Excerpt to read:

Researchers at the California Institute of Technology (Caltech) have discovered primitive emotion like behavior in the fruit fly (Drosophila melanogaster).
The scientists found two new things:
1) A mutation that eliminates the dopamine receptor causes the flies with that mutation to react to and be hypersensitive to a Pavolvian stimulation. Flies without the mutation react but do not become hypersensitive,
2) Flies with the mutation are unable to learn the relationship between a specific odor and an electrical shock. Flies that do not have the mutation learn and remember rapidly.
These discoveries have multiple implications for the treatment of ADHD (Attention Deficit Hyperactivity Disorder).
It is well established that dopamine has a relationship in ADHD. Present therapies rely on giving the patient dopamine. The new discovery may imply the same mutation as a cause of ADHD.
The assumption that a person with ADHD has a learning disability is destroyed by the work at CalTech. There is no causal relationship between ADHD and learning.
The display of emotion by a fly does not imply that flies exhibit the panorama of externally or internally produced gyrations and cavorting that we all deem to call emotion.

Activities:
(1) Copy the fruit fly text between "It is well established" and "to call emotion.", inclusive, substituting "serotonin" for "dopamine" throughout.
(2) List every term that the fruit fly text encloses in parentheses.
Work only from the fruit fly text.

(Records in a dataset)
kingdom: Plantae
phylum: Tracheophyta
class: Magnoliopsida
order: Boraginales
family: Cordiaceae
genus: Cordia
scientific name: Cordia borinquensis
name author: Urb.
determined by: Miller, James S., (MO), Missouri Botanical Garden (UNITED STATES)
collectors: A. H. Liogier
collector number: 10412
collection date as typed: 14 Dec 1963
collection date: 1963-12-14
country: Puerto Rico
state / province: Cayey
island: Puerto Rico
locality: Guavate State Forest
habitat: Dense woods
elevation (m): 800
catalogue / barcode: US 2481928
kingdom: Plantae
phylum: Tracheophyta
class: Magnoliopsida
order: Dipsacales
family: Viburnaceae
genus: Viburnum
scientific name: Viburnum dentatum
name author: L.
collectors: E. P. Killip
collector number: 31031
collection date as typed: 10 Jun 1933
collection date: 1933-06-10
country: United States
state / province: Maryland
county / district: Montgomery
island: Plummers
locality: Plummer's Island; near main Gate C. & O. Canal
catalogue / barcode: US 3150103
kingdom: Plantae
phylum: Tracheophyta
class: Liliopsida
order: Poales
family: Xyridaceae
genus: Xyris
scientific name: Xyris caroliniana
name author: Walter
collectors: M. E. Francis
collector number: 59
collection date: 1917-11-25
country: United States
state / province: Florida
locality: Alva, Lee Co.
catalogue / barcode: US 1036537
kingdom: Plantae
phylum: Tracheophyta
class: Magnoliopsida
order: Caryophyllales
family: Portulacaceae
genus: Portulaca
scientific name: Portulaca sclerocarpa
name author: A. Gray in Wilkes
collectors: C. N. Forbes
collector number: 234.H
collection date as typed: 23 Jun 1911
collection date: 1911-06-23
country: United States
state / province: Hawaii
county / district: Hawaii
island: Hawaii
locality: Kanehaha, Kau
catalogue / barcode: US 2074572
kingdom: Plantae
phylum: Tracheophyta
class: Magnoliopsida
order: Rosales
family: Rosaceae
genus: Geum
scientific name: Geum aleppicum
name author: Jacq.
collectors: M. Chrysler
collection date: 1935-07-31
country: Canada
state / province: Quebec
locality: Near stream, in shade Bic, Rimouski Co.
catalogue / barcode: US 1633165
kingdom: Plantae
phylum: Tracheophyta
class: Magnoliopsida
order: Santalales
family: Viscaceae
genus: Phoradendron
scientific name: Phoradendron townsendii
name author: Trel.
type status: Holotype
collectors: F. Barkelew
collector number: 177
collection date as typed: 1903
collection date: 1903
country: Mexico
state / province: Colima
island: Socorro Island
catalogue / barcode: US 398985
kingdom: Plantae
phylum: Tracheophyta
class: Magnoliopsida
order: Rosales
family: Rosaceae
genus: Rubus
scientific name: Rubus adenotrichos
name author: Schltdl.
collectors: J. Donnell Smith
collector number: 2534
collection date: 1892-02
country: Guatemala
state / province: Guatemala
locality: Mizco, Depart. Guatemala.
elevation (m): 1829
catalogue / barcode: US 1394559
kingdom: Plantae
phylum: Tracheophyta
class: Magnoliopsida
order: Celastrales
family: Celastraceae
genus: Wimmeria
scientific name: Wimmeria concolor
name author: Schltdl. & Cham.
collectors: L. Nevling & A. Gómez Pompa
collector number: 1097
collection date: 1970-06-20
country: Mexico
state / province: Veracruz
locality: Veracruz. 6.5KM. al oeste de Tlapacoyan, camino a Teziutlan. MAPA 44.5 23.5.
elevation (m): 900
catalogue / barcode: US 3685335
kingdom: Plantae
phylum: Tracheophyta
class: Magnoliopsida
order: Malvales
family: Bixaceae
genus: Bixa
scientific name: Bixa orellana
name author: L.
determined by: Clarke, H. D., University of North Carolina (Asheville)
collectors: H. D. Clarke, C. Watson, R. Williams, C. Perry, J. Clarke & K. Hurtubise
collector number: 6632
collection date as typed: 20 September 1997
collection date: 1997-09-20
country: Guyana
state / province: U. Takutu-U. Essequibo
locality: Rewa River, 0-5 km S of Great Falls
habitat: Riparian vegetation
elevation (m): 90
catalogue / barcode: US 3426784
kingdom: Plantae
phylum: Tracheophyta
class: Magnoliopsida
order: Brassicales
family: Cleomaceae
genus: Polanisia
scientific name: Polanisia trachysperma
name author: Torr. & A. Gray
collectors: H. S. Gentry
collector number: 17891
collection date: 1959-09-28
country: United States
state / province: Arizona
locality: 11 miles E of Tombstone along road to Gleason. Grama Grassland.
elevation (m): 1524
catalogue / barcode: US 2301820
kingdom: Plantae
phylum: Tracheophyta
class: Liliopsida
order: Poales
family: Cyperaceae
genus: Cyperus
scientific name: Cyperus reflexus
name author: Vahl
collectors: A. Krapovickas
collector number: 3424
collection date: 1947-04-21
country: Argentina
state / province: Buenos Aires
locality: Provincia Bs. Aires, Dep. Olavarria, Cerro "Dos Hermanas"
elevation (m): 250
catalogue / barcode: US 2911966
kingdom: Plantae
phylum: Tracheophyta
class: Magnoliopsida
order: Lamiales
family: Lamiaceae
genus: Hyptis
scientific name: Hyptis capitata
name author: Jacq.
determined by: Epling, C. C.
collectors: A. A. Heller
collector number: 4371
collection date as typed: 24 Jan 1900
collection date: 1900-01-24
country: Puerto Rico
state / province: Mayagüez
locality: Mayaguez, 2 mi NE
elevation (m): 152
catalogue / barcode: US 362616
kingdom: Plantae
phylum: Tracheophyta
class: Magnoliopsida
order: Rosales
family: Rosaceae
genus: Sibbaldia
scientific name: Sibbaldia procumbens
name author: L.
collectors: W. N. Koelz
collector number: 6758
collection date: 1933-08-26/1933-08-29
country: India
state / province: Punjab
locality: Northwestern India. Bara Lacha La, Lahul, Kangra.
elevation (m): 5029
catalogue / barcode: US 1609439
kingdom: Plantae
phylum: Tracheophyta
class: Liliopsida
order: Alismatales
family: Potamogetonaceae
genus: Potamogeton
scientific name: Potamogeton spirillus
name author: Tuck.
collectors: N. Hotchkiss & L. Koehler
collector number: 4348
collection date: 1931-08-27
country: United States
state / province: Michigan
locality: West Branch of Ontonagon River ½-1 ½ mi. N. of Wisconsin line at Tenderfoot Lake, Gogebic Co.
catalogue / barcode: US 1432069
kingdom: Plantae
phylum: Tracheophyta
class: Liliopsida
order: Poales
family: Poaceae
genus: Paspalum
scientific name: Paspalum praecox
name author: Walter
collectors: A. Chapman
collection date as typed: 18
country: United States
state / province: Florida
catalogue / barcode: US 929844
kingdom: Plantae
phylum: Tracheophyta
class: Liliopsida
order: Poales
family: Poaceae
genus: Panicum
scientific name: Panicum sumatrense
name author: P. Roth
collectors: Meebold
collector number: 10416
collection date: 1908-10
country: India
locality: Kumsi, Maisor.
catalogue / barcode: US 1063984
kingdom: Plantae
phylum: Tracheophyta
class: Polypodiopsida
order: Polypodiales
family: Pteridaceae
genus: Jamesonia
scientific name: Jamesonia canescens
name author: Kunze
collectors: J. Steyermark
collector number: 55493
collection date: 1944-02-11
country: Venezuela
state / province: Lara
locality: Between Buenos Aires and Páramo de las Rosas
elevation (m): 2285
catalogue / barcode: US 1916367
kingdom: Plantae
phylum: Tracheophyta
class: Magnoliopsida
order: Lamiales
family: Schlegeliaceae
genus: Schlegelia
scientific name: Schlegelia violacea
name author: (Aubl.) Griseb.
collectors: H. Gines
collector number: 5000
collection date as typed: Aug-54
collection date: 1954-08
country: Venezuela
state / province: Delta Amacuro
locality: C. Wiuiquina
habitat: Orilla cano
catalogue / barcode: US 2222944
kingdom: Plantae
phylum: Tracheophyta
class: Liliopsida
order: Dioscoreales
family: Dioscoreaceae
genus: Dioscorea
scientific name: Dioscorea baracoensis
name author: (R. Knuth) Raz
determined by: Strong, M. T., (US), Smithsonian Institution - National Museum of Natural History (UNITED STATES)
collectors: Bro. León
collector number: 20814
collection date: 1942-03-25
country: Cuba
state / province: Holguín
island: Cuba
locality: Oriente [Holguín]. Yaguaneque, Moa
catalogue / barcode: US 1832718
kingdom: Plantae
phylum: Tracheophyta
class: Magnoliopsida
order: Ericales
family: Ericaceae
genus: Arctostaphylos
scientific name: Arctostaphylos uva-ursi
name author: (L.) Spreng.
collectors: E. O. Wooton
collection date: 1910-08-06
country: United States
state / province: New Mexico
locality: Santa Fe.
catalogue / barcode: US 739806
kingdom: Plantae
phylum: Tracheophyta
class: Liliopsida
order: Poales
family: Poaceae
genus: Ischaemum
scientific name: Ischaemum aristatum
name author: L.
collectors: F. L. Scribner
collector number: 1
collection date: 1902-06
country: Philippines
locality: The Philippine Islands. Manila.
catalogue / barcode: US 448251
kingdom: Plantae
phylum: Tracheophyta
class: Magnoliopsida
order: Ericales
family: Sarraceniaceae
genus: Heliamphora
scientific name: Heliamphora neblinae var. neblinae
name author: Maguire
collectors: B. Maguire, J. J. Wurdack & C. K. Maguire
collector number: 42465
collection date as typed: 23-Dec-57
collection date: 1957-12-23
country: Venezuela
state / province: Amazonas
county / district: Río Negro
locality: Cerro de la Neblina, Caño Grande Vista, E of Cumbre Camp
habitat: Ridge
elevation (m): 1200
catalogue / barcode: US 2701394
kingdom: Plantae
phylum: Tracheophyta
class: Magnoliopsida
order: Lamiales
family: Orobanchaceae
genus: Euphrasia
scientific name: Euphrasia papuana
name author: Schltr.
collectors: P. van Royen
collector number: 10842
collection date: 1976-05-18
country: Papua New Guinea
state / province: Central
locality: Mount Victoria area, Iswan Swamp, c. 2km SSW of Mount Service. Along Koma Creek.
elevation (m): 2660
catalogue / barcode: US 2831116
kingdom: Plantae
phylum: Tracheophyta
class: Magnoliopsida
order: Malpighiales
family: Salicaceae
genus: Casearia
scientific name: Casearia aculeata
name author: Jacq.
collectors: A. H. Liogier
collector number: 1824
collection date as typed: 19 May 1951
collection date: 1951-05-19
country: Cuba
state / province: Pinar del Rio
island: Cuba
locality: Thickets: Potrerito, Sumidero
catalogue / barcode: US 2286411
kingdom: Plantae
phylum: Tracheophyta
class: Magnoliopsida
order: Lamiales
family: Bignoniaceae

Task-by-task results:
(1)
It is well established that serotonin has a relationship in ADHD. Present therapies rely on giving the patient serotonin. The new discovery may imply the same mutation as a cause of ADHD.
The assumption that a person with ADHD has a learning disability is destroyed by the work at CalTech. There is no causal relationship between ADHD and learning.
The display of emotion by a fly does not imply that flies exhibit the panorama of externally or internally produced gyrations and cavorting that we all deem to call emotion.

(2) Caltech, Drosophila melanogaster, Attention Deficit Hyperactivity Disorder